■ Problem statement ■
Quote each of the following lines verbatim and in their original order.

Content starts

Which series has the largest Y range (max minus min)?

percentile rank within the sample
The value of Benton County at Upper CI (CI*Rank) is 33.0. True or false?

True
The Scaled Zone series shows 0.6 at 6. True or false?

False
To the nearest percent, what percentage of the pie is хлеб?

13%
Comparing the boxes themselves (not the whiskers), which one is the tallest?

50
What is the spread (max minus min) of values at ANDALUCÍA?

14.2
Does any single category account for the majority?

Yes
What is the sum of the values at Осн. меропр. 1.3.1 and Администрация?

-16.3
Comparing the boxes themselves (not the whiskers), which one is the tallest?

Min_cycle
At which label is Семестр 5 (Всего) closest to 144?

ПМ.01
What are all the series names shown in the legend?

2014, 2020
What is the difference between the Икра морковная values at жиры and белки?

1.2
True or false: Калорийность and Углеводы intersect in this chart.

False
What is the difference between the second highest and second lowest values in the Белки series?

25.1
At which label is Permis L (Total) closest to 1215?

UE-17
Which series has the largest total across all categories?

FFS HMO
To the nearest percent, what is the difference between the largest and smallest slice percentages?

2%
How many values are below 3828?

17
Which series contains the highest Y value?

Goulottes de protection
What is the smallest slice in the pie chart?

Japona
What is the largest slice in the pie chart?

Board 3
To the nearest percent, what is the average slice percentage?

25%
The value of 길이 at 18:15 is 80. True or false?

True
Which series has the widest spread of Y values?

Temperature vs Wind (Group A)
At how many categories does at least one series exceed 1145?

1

Content ends

■ Expected answer ■
Which series has the largest Y range (max minus min)?

percentile rank within the sample
The value of Benton County at Upper CI (CI*Rank) is 33.0. True or false?

True
The Scaled Zone series shows 0.6 at 6. True or false?

False
To the nearest percent, what percentage of the pie is хлеб?

13%
Comparing the boxes themselves (not the whiskers), which one is the tallest?

50
What is the spread (max minus min) of values at ANDALUCÍA?

14.2
Does any single category account for the majority?

Yes
What is the sum of the values at Осн. меропр. 1.3.1 and Администрация?

-16.3
Comparing the boxes themselves (not the whiskers), which one is the tallest?

Min_cycle
At which label is Семестр 5 (Всего) closest to 144?

ПМ.01
What are all the series names shown in the legend?

2014, 2020
What is the difference between the Икра морковная values at жиры and белки?

1.2
True or false: Калорийность and Углеводы intersect in this chart.

False
What is the difference between the second highest and second lowest values in the Белки series?

25.1
At which label is Permis L (Total) closest to 1215?

UE-17
Which series has the largest total across all categories?

FFS HMO
To the nearest percent, what is the difference between the largest and smallest slice percentages?

2%
How many values are below 3828?

17
Which series contains the highest Y value?

Goulottes de protection
What is the smallest slice in the pie chart?

Japona
What is the largest slice in the pie chart?

Board 3
To the nearest percent, what is the average slice percentage?

25%
The value of 길이 at 18:15 is 80. True or false?

True
Which series has the widest spread of Y values?

Temperature vs Wind (Group A)
At how many categories does at least one series exceed 1145?

1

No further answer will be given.